Marché européen
La fin de semaine se déroule dans le calme sur les marchés européens. Alors que les déclarations de Donald Trump avaient récemment animé l’ensemble des places boursières, son discours prononcé à Davos a contribué à apaiser les esprits. Pour autant, de nombreuses incertitudes demeurent autour des velléités impérialistes du président américain, ce qui pourrait de nouveau générer une prime de risque géopolitique. À ce stade, c’est principalement le dollar qui en pâtit, ce qui explique le retour de la parité euro/dollar au‑dessus de 1,1750.

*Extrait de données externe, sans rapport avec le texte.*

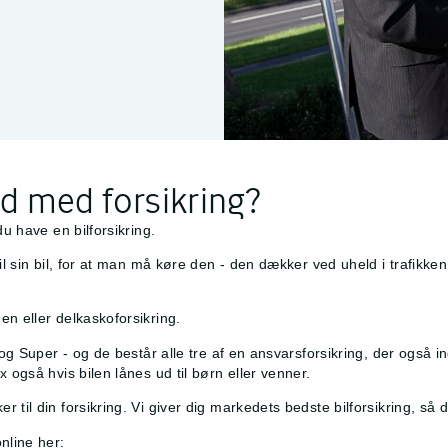
d med forsikring?
du have en bilforsikring.
til sin bil, for at man må køre den - den dækker ved uheld i trafikk
d en
eller delkaskoforsikring.
t og Super - og de består alle tre af en ansvarsforsikring, der også
 også hvis bilen lånes ud til børn eller venner.
til din forsikring. Vi giver dig markedets bedste bilforsikring, så d
online her: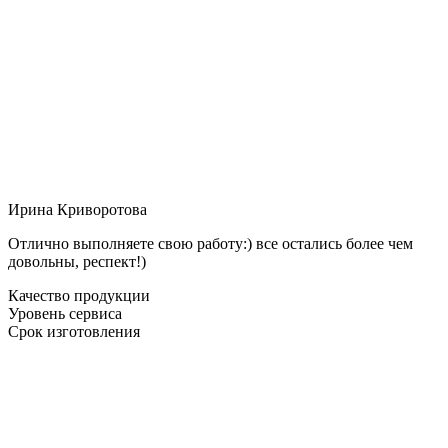
Ирина Криворотова
Отлично выполняете свою работу:) все остались более чем
довольны, респект!)
Качество продукции
Уровень сервиса
Срок изготовления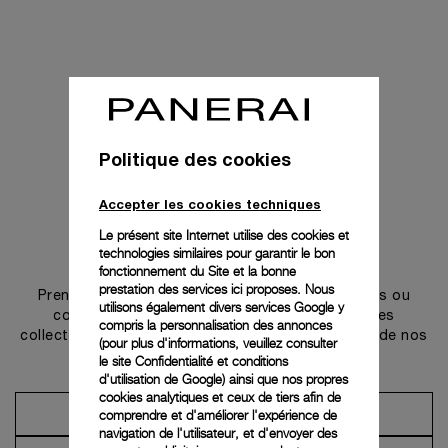
Politique des cookies
Accepter les cookies techniques
Le présent site Internet utilise des cookies et
technologies similaires pour garantir le bon
Prendre contact
fonctionnement du Site et la bonne
prestation des services ici proposes. Nous
Prenez rendez-vous dans l’une de nos boutiques ou
utilisons également divers services Google y
contactez notre conciergerie pour découvrir les
compris la personnalisation des annonces
collections et bénéficier des conseils ou services de nos
(pour plus d'informations, veuillez consulter
ambassadeurs.
le
site Confidentialité et conditions
d'utilisation de Google
) ainsi que nos propres
cookies analytiques et ceux de tiers afin de
comprendre et d'améliorer l'expérience de
Prendre un rendez-vous
navigation de l'utilisateur, et d'envoyer des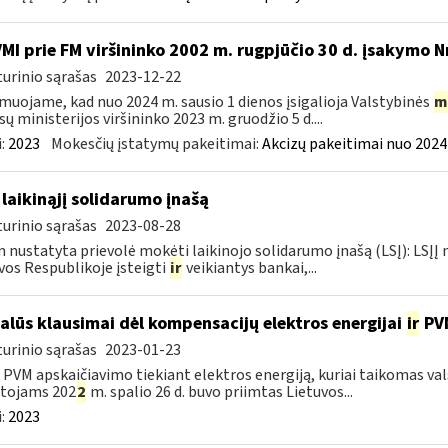
VMI prie FM viršininko 2002 m. rugpjūčio 30 d. įsakymo N
urinio sąrašas
2023-12-22
muojame, kad nuo 2024 m. sausio 1 dienos įsigalioja Valstybinės
m
sų ministerijos viršininko 2023 m. gruodžio 5 d....
:
2023
Mokesčių įstatymų pakeitimai:
Akcizų pakeitimai nuo 2024
 laikinąjį solidarumo įnašą
urinio sąrašas
2023-08-28
 nustatyta prievolė mokėti laikinojo solidarumo įnašą (LSĮ): LSĮĮ
vos Respublikoje įsteigti
ir
veikiantys bankai,...
alūs klausimai dėl kompensacijų elektros energijai
ir
PVM
urinio sąrašas
2023-01-23
l PVM apskaičiavimo tiekiant elektros energiją, kuriai taikomas 
otojams 202
2
m. spalio 26 d. buvo priimtas Lietuvos...
:
2023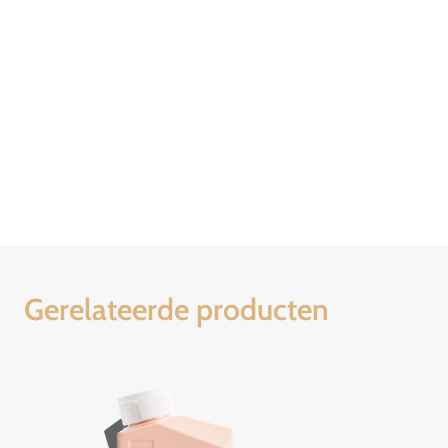
Gerelateerde producten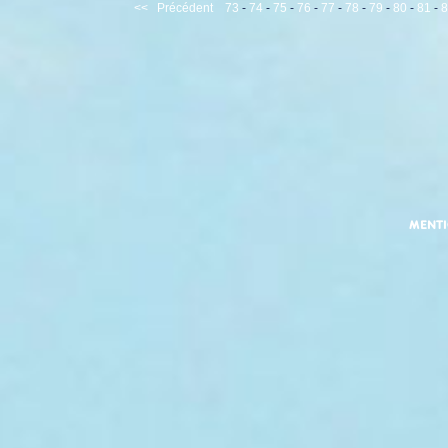
<<
Précédent
73
-
74
-
75
-
76
-
77
-
78
-
79
-
80
-
81
-
8
MENT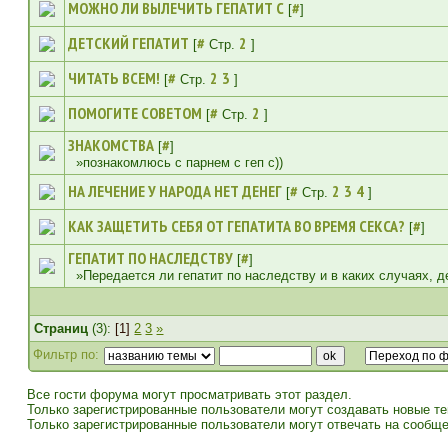
МОЖНО ЛИ ВЫЛЕЧИТЬ ГЕПАТИТ С
#
[
]
ДЕТСКИЙ ГЕПАТИТ
#
2
[
Стр.
]
ЧИТАТЬ ВСЕМ!
#
2
3
[
Стр.
]
ПОМОГИТЕ СОВЕТОМ
#
2
[
Стр.
]
ЗНАКОМСТВА
#
[
]
»познакомлюсь с парнем с геп с))
НА ЛЕЧЕНИЕ У НАРОДА НЕТ ДЕНЕГ
#
2
3
4
[
Стр.
]
КАК ЗАЩЕТИТЬ СЕБЯ ОТ ГЕПАТИТА ВО ВРЕМЯ СЕКСА?
#
[
]
ГЕПАТИТ ПО НАСЛЕДСТВУ
#
[
]
»Передается ли гепатит по наследству и в каких случаях, д
Страниц
(3):
[1]
2
3
»
Фильтр по:
Все гости форума могут просматривать этот раздел.
Только зарегистрированные пользователи могут создавать новые те
Только зарегистрированные пользователи могут отвечать на сообще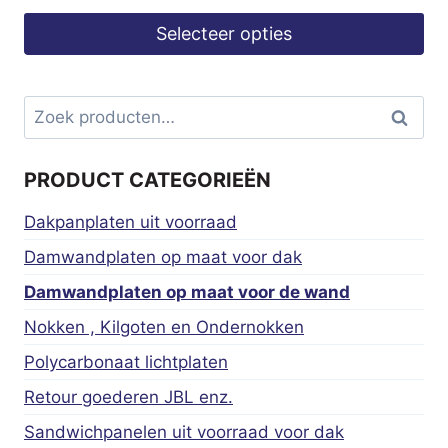
Selecteer opties
Zoeken
Zoeke
naar:
PRODUCT CATEGORIEËN
Dakpanplaten uit voorraad
Damwandplaten op maat voor dak
Damwandplaten op maat voor de wand
Nokken , Kilgoten en Ondernokken
Polycarbonaat lichtplaten
Retour goederen JBL enz.
Sandwichpanelen uit voorraad voor dak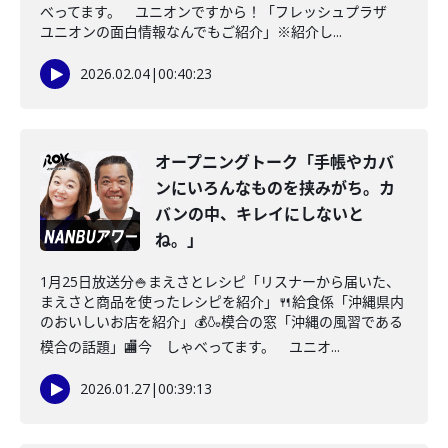
べってます。 ユニオンですから！「フレッシュプラザ
ユニオンの面白情報なんでもご紹介」※紹介し...
2026.02.04
|
00:40:23
オープニングトーク「手帳やカバ
ンにいろんなものを挟みがち。カ
バンの中、キレイにしないと
ね。」
1月25日放送分🍚まえさとレシピ「リスナーから届いた、
まえさと商品を使ったレシピを紹介」🍴給食係「沖縄県内
のおいしいお店を紹介」💰🍶模合の窓「沖縄の風習である
模合の話題」🏬今 しゃべってます。 ユニオ...
2026.01.27
|
00:39:13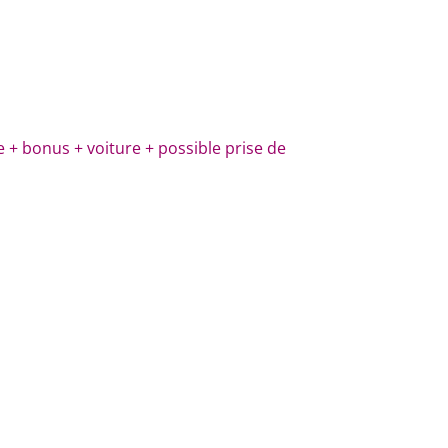
 + bonus + voiture + possible prise de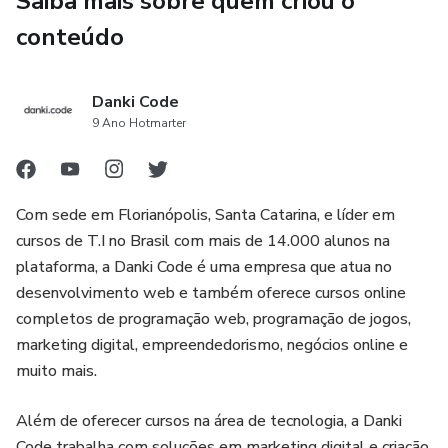
Saiba mais sobre quem criou o
Iniciantes e entusiastas que querem entrar no mundo do
conteúdo
hacking ético e pentest.
Profissionais de TI e cibersegurança que desejam aprimorar
Danki Code
9 Ano Hotmarter
seus conhecimentos.
Curiosos que querem entender como os hackers agem para
se defender de ataques.
Com sede em Florianópolis, Santa Catarina, e líder em
cursos de T.I no Brasil com mais de 14.000 alunos na
Seja para ampliar seus conhecimentos em segurança
plataforma, a Danki Code é uma empresa que atua no
digital, se destacar no mercado de cibersegurança, ou
desenvolvimento web e também oferece cursos online
simplesmente entender como os hackers agem, este
completos de programação web, programação de jogos,
curso é para você.
marketing digital, empreendedorismo, negócios online e
muito mais.
Desvende os segredos do WiFi. Aprenda a atacar para
saber como se defender!
Além de oferecer cursos na área de tecnologia, a Danki
Code trabalha com soluções em marketing digital e criação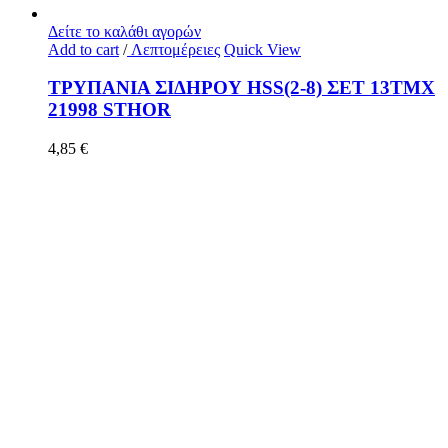
Δείτε το καλάθι αγορών
Add to cart
/
Λεπτομέρειες
Quick View
ΤΡΥΠΑΝΙΑ ΣΙΔΗΡΟΥ HSS(2-8) ΣΕΤ 13ΤΜΧ
21998 STHOR
4,85
€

La faiblesse du dollar pèse sur la compétitivité des offres françaises, alors même que la seconde partie de campagne s’annonce particulièrement concurrentielle au regard des volumes encore disponibles chez les principaux exportateurs. Les opérateurs français peuvent néanmoins se targuer d’une bonne dynamique de chargements dans les ports hexagonaux. Cela concerne notamment l’orge qui, de ce fait, conserve une prime physique remarquable par rapport au blé sur le port de Rouen.
Le colza, de son côté, échouait à l’approche des 475 €/t sur l’échéance mai d’Euronext, mais conserve néanmoins une certaine fermeté. Le rebond initié autour de 450 €/t reste d’actualité dans un contexte d’inquiétudes concernant la destruction de certains équipements de stockage, de transport ou de transformation d’huile en Ukraine. Si ces événements ont entraîné une flambée des prix de l’huile de tournesol à Rotterdam, l’huile de colza n’a pas suivi le même mouvement. Le risque demeurant présent, les cours conservent toutefois un brin de fermeté.
Marché américain
Les marchés américains affichent un certain dynamisme, à l’image du blé qui gagnait du terrain pour revenir au‑dessus de 5,15 $/boisseau sur l’échéance mars. L’ambiance générale reste toutefois marquée par la prudence dans un contexte géopolitique instable, où les déclarations de Donald Trump agitent aussi bien les marchés financiers que les devises. Sur le terrain, en revanche, la vague de froid annoncée dans certaines zones de production de blé est surveillée de près, alors que la couverture neigeuse demeure éparse.
Sur le complexe soja, l’USDA annonçait une nouvelle vente exceptionnelle de 192 350 t à destination inconnue. Dans le même temps, l’administration américaine confirmait la qualité des relations avec leurs homologues chinois ainsi que la poursuite des flux commerciaux entre les deux partenaires.
L’ensemble de ces éléments offre également aux opérateurs financiers des arguments pour réallouer une partie de leurs actifs vers les matières premières agricoles, apportant ainsi un soutien général au marché. À moyen terme, l’équilibre entre les prix du soja et du maïs sera suivi de près, le mois de février étant déterminant dans la construction du prix minimum garanti par l’assurance américaine.